(Records shown)

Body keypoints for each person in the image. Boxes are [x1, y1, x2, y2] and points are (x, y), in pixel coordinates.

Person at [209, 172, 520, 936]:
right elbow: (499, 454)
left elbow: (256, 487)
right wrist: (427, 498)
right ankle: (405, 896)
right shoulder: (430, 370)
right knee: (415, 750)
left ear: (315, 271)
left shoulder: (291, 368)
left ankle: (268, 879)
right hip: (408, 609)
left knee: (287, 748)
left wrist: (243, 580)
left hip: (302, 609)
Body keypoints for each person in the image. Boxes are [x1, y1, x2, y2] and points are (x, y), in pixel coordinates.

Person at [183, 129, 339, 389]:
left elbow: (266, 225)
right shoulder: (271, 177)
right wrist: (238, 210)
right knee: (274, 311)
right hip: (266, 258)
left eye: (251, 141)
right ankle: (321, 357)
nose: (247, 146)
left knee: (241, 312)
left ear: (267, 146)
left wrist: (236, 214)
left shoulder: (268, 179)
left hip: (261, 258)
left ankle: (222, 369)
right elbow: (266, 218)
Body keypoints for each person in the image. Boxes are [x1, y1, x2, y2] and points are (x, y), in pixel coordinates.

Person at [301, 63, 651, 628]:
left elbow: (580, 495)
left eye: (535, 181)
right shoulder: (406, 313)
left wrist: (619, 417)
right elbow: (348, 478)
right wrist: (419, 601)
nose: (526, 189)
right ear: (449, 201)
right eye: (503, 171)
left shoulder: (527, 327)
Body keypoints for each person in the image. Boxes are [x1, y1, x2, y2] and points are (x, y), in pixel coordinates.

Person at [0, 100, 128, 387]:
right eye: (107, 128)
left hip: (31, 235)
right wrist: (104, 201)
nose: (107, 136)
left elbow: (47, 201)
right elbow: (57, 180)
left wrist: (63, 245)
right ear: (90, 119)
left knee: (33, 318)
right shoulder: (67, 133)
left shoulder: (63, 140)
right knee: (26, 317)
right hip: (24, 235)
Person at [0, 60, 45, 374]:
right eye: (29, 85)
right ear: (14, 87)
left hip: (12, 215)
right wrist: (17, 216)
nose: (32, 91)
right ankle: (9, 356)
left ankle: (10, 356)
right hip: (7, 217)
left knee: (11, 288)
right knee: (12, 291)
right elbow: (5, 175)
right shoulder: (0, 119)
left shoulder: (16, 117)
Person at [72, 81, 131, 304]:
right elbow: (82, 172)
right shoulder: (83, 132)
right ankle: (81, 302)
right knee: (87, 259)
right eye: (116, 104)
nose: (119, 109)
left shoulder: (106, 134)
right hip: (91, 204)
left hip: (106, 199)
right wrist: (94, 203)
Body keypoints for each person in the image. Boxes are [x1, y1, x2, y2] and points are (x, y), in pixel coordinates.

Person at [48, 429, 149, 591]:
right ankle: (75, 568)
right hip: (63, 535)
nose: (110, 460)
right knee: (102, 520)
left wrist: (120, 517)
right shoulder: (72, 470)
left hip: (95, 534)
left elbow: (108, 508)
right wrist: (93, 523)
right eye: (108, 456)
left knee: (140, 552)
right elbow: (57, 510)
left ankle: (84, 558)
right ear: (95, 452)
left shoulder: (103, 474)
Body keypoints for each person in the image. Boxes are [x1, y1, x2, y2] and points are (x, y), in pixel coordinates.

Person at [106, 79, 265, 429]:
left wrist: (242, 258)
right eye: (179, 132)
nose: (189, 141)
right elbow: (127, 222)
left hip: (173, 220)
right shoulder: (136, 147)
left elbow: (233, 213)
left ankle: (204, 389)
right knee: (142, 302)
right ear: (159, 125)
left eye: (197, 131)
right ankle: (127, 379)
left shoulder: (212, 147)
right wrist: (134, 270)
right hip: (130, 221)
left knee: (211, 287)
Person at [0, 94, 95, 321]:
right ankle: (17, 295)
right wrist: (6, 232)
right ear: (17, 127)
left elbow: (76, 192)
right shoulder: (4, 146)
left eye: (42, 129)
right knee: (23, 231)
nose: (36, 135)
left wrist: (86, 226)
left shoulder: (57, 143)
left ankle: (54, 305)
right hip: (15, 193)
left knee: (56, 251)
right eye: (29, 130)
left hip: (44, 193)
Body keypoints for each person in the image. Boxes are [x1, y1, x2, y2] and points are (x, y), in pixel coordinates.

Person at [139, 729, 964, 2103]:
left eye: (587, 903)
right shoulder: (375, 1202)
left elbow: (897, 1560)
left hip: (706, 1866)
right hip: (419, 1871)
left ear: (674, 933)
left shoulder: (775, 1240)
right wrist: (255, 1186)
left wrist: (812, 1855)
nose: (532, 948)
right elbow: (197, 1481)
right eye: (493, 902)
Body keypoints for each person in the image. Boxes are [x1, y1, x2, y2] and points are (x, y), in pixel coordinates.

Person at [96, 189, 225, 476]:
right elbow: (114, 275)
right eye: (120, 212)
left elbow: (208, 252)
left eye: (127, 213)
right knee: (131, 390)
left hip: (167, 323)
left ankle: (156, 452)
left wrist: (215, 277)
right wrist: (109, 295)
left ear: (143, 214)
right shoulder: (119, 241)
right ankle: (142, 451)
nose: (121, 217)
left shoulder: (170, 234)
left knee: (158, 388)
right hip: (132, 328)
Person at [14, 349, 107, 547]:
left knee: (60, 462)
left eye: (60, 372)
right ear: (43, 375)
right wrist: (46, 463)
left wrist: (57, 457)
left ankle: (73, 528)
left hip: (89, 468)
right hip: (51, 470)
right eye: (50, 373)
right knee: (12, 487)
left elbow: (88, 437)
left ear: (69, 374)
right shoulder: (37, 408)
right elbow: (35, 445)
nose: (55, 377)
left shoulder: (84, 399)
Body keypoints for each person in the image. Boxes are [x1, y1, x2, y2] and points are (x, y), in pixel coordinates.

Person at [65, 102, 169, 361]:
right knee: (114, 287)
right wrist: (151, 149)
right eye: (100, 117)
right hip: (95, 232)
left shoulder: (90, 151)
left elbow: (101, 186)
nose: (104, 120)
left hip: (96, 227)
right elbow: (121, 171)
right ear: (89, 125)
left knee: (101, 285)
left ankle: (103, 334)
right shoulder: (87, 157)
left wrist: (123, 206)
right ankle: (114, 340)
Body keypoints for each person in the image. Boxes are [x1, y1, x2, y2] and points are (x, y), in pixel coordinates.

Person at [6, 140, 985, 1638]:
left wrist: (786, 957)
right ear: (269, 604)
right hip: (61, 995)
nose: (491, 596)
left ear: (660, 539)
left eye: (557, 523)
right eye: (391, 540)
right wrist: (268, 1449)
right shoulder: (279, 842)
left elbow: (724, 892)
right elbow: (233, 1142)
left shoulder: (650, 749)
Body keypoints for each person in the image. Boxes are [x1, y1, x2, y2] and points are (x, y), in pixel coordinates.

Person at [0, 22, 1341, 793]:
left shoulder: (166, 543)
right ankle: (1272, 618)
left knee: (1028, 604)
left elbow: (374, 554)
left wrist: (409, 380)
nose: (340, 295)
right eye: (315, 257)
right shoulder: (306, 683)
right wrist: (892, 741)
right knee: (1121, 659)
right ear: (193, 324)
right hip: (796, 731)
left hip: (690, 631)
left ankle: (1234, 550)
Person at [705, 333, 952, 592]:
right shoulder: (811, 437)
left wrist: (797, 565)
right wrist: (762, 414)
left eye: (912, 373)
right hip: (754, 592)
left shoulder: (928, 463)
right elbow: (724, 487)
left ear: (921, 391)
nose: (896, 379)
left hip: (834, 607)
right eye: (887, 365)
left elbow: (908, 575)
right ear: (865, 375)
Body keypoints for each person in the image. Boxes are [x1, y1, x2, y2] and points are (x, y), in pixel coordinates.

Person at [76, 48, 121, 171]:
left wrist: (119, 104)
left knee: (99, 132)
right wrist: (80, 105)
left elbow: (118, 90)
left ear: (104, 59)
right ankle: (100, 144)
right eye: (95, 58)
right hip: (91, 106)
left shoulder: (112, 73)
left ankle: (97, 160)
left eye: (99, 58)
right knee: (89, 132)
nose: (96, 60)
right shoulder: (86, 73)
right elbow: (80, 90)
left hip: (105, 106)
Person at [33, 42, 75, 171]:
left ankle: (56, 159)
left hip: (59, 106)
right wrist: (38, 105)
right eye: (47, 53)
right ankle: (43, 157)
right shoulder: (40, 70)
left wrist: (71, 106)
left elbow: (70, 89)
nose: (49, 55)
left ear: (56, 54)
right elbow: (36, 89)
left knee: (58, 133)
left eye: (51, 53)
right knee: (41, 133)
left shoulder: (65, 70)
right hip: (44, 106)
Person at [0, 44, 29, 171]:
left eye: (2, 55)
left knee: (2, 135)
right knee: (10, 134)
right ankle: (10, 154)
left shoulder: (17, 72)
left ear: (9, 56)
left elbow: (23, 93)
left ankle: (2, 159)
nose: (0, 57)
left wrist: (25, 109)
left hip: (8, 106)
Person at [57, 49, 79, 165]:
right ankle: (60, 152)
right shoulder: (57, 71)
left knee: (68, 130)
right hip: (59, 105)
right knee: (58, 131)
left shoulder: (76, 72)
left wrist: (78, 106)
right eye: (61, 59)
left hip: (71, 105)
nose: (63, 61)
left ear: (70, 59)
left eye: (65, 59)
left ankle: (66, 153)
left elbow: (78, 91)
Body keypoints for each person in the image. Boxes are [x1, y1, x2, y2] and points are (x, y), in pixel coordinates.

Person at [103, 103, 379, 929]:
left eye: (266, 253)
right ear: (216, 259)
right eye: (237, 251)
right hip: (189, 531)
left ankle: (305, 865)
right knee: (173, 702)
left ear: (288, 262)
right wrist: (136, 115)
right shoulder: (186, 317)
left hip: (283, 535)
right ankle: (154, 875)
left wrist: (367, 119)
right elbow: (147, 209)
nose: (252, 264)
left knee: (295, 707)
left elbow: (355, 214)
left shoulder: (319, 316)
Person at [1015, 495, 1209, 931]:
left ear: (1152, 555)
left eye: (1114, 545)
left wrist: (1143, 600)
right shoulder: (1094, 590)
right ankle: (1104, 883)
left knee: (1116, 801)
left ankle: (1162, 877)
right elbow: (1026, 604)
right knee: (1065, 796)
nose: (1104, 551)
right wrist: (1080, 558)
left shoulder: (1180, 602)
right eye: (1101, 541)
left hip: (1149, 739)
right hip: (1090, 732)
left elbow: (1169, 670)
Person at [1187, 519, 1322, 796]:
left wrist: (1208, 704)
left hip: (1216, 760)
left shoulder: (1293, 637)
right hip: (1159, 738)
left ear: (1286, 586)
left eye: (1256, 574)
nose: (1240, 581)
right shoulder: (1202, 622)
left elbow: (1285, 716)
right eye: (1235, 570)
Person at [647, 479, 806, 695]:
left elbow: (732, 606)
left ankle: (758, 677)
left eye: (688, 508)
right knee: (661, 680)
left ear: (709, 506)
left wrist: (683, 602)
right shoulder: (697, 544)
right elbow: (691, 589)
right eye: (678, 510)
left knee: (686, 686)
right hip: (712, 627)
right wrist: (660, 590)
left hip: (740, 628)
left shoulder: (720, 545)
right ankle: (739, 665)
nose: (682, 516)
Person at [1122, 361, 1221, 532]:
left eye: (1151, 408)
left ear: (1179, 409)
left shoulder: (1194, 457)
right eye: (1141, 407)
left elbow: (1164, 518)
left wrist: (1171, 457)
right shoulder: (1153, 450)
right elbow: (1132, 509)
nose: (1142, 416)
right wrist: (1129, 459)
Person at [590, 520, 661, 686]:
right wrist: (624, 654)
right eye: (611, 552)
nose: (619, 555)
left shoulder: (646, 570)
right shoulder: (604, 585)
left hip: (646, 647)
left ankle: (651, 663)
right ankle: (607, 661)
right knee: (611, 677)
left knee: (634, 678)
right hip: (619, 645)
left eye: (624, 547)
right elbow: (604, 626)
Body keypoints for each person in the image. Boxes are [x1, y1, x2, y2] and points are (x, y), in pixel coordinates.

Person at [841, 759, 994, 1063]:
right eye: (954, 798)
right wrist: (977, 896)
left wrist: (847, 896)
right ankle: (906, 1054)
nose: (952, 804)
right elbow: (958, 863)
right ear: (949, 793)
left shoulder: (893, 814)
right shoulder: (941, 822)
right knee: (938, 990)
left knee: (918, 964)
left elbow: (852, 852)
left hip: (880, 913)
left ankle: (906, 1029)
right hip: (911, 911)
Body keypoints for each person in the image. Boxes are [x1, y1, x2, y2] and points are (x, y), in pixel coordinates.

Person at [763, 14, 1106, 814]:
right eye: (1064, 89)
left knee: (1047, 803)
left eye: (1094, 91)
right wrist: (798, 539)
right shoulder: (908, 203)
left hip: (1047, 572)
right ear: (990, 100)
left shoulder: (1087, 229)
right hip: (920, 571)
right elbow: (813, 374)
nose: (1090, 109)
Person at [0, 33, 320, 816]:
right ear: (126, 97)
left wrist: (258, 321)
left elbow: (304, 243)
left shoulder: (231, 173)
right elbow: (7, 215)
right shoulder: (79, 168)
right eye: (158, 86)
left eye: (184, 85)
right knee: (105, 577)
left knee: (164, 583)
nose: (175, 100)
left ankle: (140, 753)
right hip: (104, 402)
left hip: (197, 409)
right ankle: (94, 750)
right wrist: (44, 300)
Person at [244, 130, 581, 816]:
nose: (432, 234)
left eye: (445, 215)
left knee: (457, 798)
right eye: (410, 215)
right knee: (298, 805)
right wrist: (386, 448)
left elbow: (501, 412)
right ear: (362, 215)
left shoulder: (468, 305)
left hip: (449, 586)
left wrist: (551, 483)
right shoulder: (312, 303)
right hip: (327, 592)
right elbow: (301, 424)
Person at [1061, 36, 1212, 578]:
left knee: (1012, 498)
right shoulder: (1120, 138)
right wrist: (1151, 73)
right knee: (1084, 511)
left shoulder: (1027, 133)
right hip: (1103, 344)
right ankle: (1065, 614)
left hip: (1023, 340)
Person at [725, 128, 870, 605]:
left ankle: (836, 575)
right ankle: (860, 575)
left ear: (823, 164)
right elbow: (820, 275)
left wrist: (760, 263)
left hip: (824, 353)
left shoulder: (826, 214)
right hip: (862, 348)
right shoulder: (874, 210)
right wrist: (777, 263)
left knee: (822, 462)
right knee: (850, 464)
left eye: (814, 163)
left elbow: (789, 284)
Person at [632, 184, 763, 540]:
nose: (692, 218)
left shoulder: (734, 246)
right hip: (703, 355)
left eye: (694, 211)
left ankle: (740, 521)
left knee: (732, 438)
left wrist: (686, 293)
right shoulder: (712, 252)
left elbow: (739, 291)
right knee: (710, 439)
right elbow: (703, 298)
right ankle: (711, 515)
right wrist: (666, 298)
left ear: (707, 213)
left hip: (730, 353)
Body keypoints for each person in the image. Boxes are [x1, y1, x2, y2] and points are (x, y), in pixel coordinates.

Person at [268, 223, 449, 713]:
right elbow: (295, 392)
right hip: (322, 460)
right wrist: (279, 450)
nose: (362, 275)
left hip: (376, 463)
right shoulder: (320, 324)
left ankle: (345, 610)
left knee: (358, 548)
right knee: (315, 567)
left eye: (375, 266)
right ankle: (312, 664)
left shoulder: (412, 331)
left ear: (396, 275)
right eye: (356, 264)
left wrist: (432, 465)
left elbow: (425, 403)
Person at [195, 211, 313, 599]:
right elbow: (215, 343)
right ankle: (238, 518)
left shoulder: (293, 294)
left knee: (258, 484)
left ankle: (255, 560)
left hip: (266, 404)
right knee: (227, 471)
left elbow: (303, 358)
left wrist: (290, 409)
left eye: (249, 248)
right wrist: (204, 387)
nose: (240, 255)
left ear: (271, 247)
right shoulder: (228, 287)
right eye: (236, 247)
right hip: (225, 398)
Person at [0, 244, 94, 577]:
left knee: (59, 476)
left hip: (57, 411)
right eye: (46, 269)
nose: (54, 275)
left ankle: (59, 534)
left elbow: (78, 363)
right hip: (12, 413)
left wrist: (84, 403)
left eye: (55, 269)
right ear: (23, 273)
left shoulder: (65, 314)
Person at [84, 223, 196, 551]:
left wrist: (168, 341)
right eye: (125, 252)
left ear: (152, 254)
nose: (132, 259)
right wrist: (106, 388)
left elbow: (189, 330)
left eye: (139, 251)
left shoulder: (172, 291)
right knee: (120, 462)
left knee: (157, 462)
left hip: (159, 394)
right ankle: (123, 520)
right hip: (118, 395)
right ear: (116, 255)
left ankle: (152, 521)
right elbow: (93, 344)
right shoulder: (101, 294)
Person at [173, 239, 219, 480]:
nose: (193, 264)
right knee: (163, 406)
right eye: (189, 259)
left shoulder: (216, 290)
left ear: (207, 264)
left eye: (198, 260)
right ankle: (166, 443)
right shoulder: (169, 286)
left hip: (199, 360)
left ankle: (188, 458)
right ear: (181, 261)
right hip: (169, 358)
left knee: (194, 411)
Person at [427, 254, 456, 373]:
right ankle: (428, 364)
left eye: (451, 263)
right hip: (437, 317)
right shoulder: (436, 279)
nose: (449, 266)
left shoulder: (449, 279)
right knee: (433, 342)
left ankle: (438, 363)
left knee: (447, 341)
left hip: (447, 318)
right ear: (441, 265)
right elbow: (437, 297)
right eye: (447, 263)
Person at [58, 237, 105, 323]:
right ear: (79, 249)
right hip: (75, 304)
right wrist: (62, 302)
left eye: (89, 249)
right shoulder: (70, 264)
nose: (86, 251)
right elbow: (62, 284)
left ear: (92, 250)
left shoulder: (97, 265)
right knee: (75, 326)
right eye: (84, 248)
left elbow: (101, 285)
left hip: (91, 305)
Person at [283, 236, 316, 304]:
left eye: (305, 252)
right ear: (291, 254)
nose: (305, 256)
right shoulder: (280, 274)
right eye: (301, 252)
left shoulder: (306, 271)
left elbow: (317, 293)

(End Records shown)

Task to carry out: Wherever the line holding "left ankle: (156, 452)" falls in the entries above, copy exactly from it through the line holding "right hip: (51, 470)", inclusive, and add nothing.

Response box:
left ankle: (156, 452)
left wrist: (215, 277)
right wrist: (109, 295)
left ear: (143, 214)
right shoulder: (119, 241)
right ankle: (142, 451)
nose: (121, 217)
left shoulder: (170, 234)
left knee: (158, 388)
right hip: (132, 328)
Person at [14, 349, 107, 547]:
left knee: (60, 462)
left eye: (60, 372)
right ear: (43, 375)
right wrist: (46, 463)
left wrist: (57, 457)
left ankle: (73, 528)
left hip: (89, 468)
right hip: (51, 470)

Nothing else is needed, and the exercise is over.